Center for Teaching and Learning

Advances in Higher Education Research Seminar

This seminar series highlights original research in college-level learning and instruction. Multidisciplinary in scope, each seminar addresses the broad themes of our work as instructors, including the cognitive processes by which students learn, and the classroom context in which they do so.

All seminars are free and open to the public. Presentations will be followed by a Q&A session and opportunities for discussion.

Winter quarter seminar

Supporting Higher-Order Thinking: Leveraging Learning Outcomes and Alternative Grading Approaches to Help Students Dig Deeper

Tuesday, February 9 (2:30-3:20 p.m.) Online via Zoom
Are you curious about holistic course redesign, making your course accessible to all, and alternative grading approaches? Join us for this discussion with St. Edward’s University Professor Santiago Toledo.
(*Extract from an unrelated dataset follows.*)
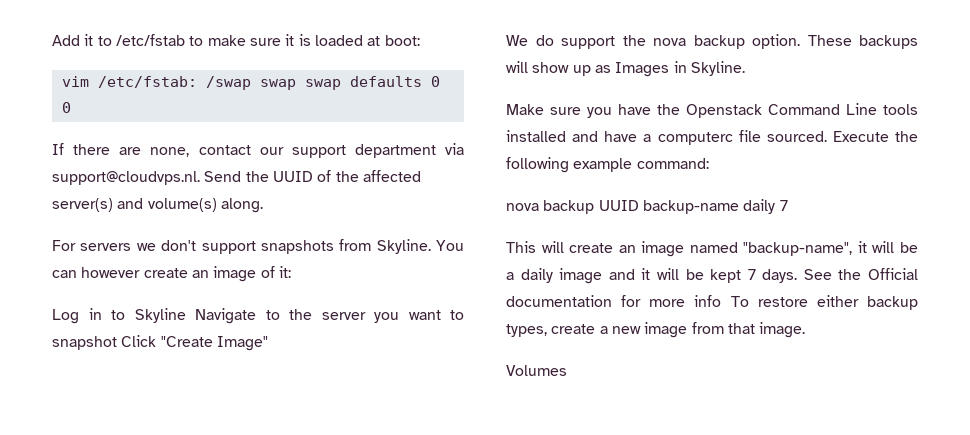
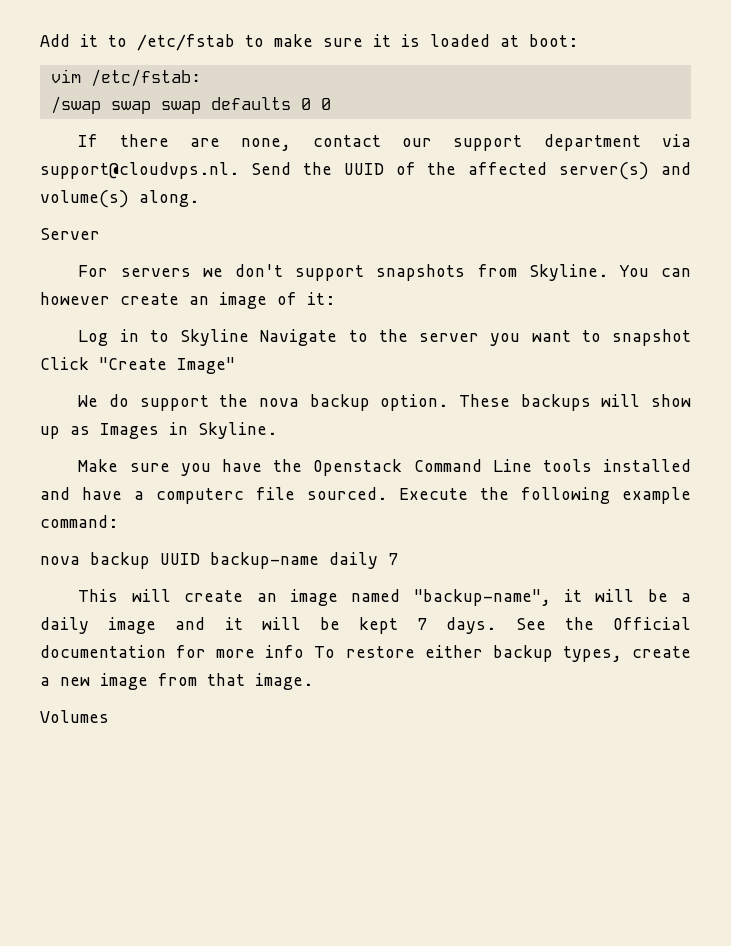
(197, 82) none -> (201, 78) //
(263, 205) none -> [40,228,100,240] // Server

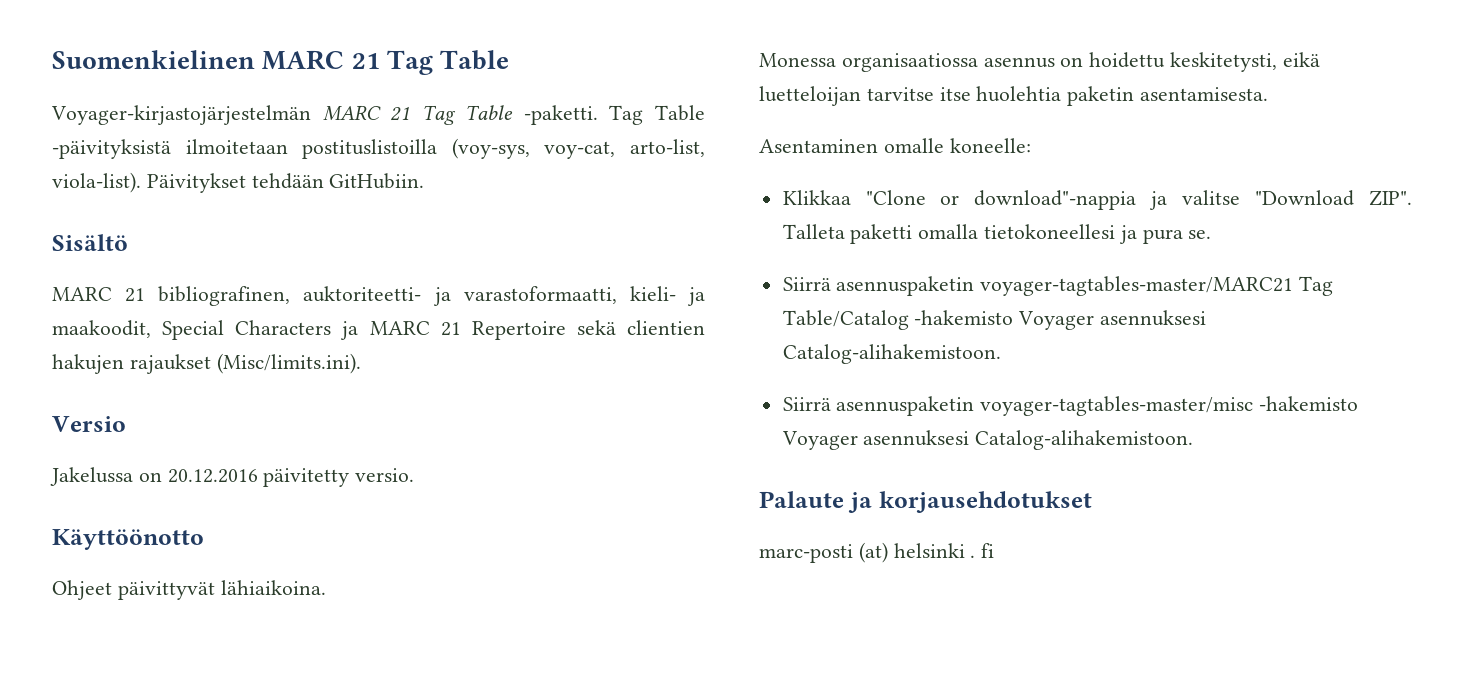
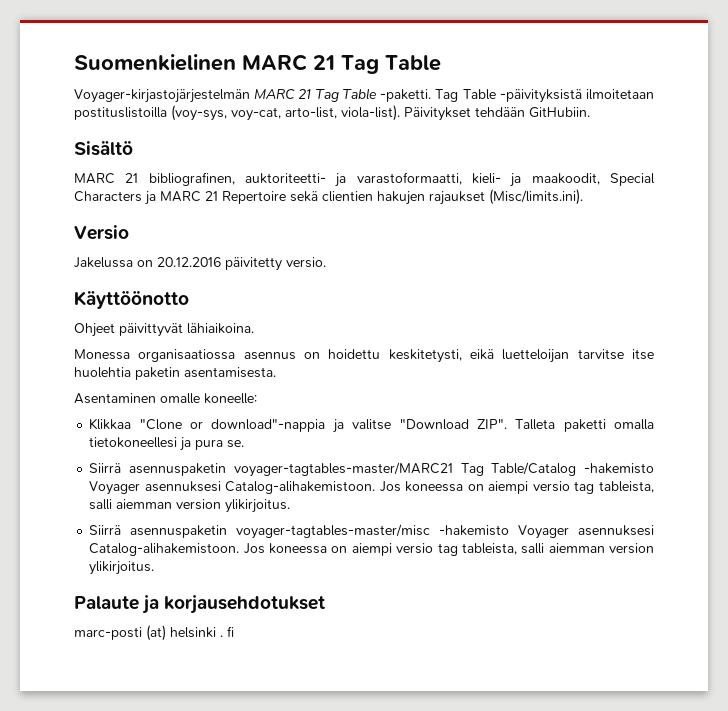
(1001, 354) none -> [379,481,654,494] [89,499,291,513] Jos koneessa on aiempi versio tag tableista, salli aiemman version ylikirjoitus.
(1194, 440) none -> [243,543,655,556] [89,561,155,575] Jos koneessa on aiempi versio tag tableista, salli aiemman version ylikirjoitus.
Dr. Toledo will discuss his use of Marzano’s Taxonomy for drafting content-based student learning outcomes. This taxonomy provides students with a structure for their learning process and allows them to access course content expectations more transparently. After discussing ways to implement Marzano’s Taxonomy, Dr. Toledo will review an alternative grading scheme that leverages content-based learning outcomes and provides targeted and actionable feedback to both students and instructors. This approach makes use of Mastery Based and Specifications Based Grading.
Santiago A. Toledo Carrion

Dr. Toledo has been at St. Edward’s University since 2015. He is a bioinorganic chemist by training and additionally loves to explore questions about how people learn. He maintains an active research group with undergraduate students where they explore how metalloenzymes catalyze incredible molecular transformations.

Dr. Toledo’s teaching and learning scholarship explores the development of cognitively scaffolded learning objectives and alternative forms of grading to leverage the benefits of mastery learning. He teaches Inorganic Chemistry I and laboratory, Inorganic Chemistry II and laboratory, Introduction to Research, and Chemistry Independent Study. His favorite course is general chemistry since he enjoys helping students take the first steps in seeing the beauty of the chemical world.